Keza Kurtuluş Savaşı’nı idare eden   kahraman heyetin Osmanlı’nın son dönemindeki modernleşmenin varisleri olması da  kırsaldaki izole Müslüman Türk köylüsünde, hazmetmekten korktukları bir yabancılaşma izlenimi yarattı. Bu heyetin “gâvur ittihatçılar” olarak itham edilmesinin sebebi sanırım ki budur.

Dolayısıyla Türkiye’de çok ciddi bir “biz ve onlar” sorunu ortaya çıktı. Burada asıl sorun şudur ki ülkenin bütünlüğünden yana olan milliyetçi ve vatansever insanlar, hâlâ ülkeyi elinde bulunduran, Türklüğ’ü faşizm, hayalcilik, ırkçılık sayan, Atatürk’e düşmanlıkta birleşen %60lık dinci/ Kürtçü koalisyonunun tabanını “bize” dahil saymakta ısrar ediyorlar.

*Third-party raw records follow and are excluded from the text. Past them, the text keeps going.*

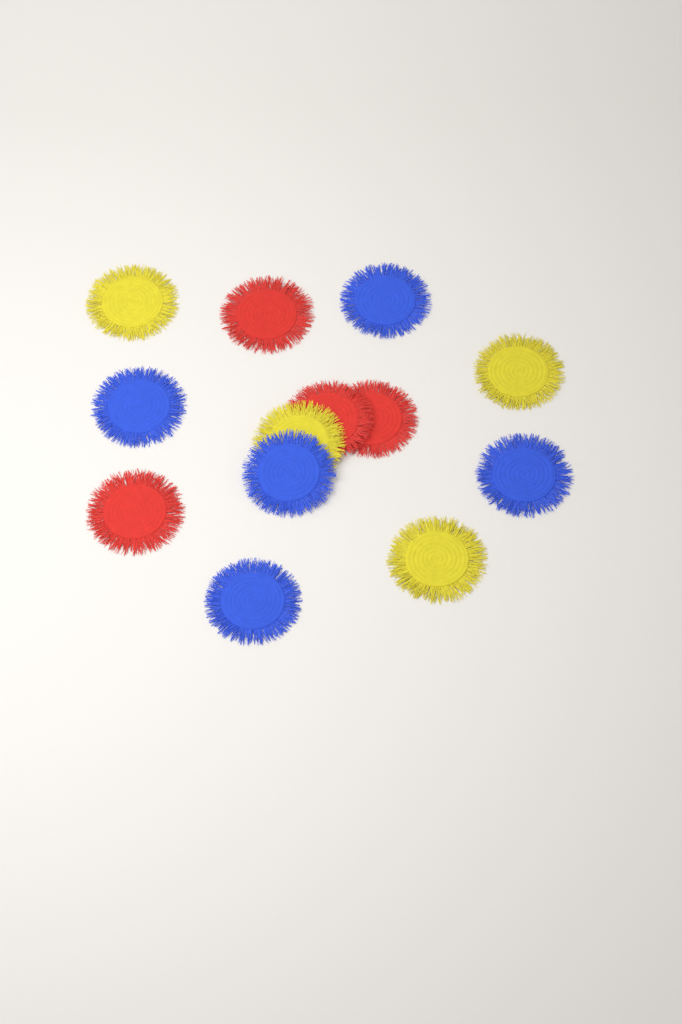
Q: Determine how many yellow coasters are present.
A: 4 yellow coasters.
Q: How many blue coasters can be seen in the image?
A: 5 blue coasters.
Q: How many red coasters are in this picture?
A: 4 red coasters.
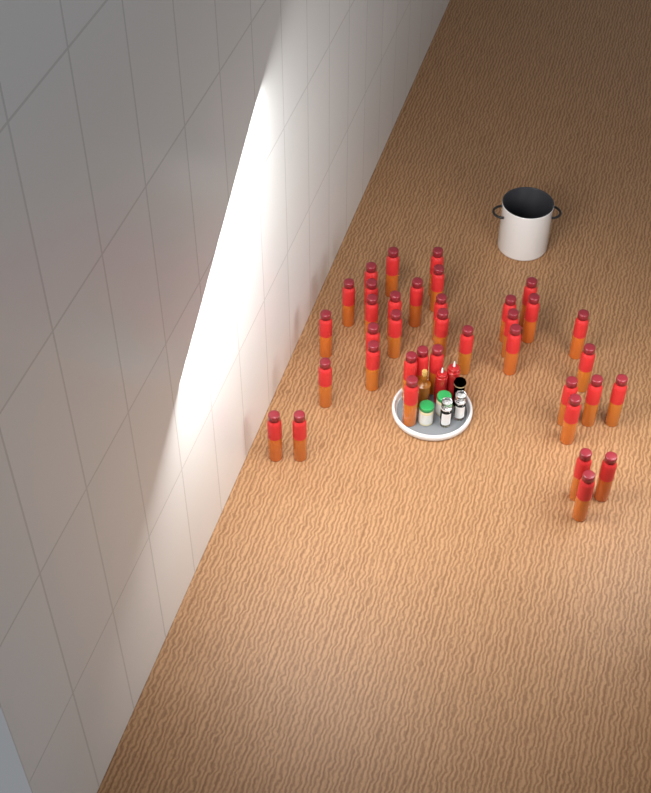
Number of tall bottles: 37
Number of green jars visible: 2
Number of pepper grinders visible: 2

Bu elbette vatanı ve milleti sevmenin bir gereği…

Gözden kaçırılan nokta şu ki bahsi geçen %60lık kitlenin ülkenin geri kalanıyla hemen hemen hiçbir ortak değer yargısı ve normu bulunmuyor ve bu koalisyonu oluşturanlar da kendilerinden başka hiç kimseye ki kendi aralarında da ortak bir Türk düşmanlığı dışında bir müşterek kabul etmeyerek “biz” demiyor. Sol kendi hayalci enternasyonalizmi içinde bir bebek katilinin avukatını Atatürk’ün kurduğu partinin en yaşamsal yerinde koruyup kolluyor, sağ, ülkenin Türk düşmanı bir Arap ülkesi haline gelmesini dini bir vecibe sayıyor ve bu karmaşa içinde çocuklarımıza Türklük bilinciyle bir “biz” kimliği edindiremeyerek  ulusumuzun ölmesini seyrediyoruz.

Bu basit ve geçici bir sosyal çatlak mıdır yoksa ülkeyi kalıcı olarak değiştirecek ciddi bir siyasal yarılmanın belirtisi midir? İşte üstünde düşünülmesi gereken sorular bunlardır.

Bazen iyi bir şarkı pek serinletir insanı...

2 yorum:

selcen dedi ki...

KOrkarım ciddi bir siyası yarılma bu...

Afşar Çelik dedi ki...

Siyasi değişimden bile sonra devam edecek bir nefret ayrışması halini aldı gibi... Maalesef... Gene bekleriz. Saygılar.